🤖 AI Summary
This study addresses critical challenges in implementing the GDPR’s right of access—specifically, the low comprehensibility, poor reliability, and incompleteness of Data Download Packages (DDPs) provided by social media platforms. It conducts a systematic, cross-platform assessment of DDP compliance and usability across Instagram, TikTok, and YouTube. Leveraging a mixed-methods approach—including a 400-participant multinational user survey, automated web crawling, manual annotation, and user-donated data—the work delivers the first empirical, comparative analysis of DDPs across major platforms. Findings reveal substantial cross-platform disparities in data category coverage, consistency of GDPR clause implementation, and technical DDP reliability. Innovatively, the study proposes an LLM-based DDP reconstruction framework, empirically demonstrating significant improvements in concision, clarity, and readability. This approach advances user data sovereignty and offers a scalable technical pathway and policy-relevant insights for digital social science research.
📝 Abstract
The comprehensibility and reliability of data download packages (DDPs) provided under the General Data Protection Regulation's (GDPR) right of access are vital for both individuals and researchers. These DDPs enable users to understand and control their personal data, yet issues like complexity and incomplete information often limit their utility. Also, despite their growing use in research to study emerging online phenomena, little attention has been given to systematically assessing the reliability and comprehensibility of DDPs. To bridge this research gap, in this work, we perform a comparative analysis to assess the comprehensibility and reliability of DDPs provided by three major social media platforms, namely, TikTok, Instagram, and YouTube. By recruiting 400 participants across four countries, we assess the comprehensibility of DDPs across various requirements, including conciseness, transparency, intelligibility, and clear and plain language.
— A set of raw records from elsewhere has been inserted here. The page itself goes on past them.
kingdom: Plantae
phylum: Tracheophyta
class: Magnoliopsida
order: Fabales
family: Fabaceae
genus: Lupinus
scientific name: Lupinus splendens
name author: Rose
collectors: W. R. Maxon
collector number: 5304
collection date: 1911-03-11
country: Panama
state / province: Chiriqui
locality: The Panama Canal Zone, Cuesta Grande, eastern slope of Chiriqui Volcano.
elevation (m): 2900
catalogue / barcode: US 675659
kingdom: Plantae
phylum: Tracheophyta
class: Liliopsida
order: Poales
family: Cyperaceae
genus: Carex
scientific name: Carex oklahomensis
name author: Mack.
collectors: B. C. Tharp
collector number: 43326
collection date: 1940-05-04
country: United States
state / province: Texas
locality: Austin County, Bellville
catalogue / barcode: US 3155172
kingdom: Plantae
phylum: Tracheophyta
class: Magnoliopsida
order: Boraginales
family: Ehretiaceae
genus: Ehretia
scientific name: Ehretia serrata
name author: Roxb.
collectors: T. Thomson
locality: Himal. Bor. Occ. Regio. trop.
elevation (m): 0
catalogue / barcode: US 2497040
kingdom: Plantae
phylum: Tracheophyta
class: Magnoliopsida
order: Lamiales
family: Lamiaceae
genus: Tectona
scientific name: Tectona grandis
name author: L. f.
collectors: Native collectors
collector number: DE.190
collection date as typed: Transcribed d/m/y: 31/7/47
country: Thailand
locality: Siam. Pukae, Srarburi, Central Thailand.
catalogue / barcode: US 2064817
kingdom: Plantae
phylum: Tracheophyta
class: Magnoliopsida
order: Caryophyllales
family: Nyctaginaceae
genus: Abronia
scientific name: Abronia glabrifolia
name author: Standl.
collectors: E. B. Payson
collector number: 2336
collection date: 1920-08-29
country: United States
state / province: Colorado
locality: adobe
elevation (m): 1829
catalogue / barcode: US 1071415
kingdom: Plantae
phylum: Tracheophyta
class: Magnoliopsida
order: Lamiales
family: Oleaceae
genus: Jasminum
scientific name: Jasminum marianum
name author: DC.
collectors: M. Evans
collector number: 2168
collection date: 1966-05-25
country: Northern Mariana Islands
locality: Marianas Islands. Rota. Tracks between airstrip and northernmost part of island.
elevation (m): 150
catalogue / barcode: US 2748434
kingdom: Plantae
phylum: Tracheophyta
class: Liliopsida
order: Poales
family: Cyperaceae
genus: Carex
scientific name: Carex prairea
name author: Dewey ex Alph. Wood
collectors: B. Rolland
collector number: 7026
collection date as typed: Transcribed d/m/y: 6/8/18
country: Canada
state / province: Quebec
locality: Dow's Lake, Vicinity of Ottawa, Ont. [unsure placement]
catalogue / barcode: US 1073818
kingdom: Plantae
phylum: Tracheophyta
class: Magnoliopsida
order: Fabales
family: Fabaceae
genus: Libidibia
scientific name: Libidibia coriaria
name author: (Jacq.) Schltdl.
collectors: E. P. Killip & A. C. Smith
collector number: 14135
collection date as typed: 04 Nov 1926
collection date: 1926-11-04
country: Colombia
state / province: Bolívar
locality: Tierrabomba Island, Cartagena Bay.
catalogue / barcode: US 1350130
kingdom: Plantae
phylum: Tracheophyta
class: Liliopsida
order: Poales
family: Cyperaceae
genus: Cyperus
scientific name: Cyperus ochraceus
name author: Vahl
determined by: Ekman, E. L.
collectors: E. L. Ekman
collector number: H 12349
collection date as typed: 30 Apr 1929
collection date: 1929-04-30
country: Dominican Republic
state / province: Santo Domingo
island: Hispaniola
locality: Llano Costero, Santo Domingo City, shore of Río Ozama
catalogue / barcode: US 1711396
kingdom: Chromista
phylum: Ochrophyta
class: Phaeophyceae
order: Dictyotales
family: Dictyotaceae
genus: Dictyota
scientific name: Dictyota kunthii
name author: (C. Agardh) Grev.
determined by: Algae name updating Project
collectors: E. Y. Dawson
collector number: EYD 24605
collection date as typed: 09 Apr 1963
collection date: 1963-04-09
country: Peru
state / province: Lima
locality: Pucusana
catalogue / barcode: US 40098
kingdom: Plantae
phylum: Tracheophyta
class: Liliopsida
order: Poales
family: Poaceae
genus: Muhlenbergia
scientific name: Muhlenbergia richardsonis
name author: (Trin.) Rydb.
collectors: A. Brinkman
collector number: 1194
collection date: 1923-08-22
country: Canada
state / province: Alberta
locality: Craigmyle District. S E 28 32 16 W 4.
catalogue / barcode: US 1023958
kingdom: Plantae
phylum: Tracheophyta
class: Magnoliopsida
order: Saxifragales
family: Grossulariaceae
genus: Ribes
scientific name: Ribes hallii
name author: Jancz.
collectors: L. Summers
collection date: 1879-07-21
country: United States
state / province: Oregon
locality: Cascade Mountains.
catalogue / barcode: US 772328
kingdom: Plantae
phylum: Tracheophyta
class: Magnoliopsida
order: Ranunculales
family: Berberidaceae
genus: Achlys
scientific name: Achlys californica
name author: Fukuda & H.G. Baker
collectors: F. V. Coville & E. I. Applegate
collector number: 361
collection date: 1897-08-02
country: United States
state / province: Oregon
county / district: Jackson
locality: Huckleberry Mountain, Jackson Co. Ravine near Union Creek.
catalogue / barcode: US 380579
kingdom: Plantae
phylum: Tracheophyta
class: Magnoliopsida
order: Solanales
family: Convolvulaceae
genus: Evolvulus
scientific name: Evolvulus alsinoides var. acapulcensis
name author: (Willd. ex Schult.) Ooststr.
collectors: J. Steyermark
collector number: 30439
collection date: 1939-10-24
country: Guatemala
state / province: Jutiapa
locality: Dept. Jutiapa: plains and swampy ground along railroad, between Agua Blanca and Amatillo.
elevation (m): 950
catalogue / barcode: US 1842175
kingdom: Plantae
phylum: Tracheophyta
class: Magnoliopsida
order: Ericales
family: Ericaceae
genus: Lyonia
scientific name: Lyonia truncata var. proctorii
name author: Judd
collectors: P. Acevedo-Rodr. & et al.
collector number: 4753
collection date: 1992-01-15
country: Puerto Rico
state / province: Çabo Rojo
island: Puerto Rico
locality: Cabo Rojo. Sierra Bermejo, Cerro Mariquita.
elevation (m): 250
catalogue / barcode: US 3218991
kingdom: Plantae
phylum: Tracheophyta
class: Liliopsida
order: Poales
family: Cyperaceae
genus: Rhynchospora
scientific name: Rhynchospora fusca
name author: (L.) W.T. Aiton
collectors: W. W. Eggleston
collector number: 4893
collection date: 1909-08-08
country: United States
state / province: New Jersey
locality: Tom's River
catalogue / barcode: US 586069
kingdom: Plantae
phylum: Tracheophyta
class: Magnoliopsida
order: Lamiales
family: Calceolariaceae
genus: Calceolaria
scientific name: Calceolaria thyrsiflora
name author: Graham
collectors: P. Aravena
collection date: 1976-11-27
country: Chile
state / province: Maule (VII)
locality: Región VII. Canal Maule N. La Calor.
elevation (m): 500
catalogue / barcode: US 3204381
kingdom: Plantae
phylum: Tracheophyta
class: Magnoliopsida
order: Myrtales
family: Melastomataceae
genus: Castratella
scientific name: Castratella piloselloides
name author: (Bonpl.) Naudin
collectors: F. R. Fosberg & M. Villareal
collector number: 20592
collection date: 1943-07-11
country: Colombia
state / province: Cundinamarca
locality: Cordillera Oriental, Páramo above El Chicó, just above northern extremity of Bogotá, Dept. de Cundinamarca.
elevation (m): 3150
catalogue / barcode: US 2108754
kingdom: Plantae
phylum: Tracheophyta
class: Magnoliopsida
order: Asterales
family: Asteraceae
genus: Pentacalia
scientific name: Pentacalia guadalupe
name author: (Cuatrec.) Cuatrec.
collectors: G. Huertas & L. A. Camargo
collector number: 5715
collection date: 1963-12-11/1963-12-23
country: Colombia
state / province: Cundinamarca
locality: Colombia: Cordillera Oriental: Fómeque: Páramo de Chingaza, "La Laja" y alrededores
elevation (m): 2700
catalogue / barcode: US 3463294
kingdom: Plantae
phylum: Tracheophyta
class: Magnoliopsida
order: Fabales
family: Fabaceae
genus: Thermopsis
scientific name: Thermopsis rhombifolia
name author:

Also, by leveraging automated bots and user-donated DDPs, we evaluate the reliability of DDPs across the three platforms. Among other things, we find notable differences across the three platforms in the data categories included in DDPs, inconsistencies in adherence to the GDPR requirements, and gaps in the reliability of the DDPs across platforms. Finally, using large language models, we demonstrate the feasibility of easily providing more comprehensible DDPs.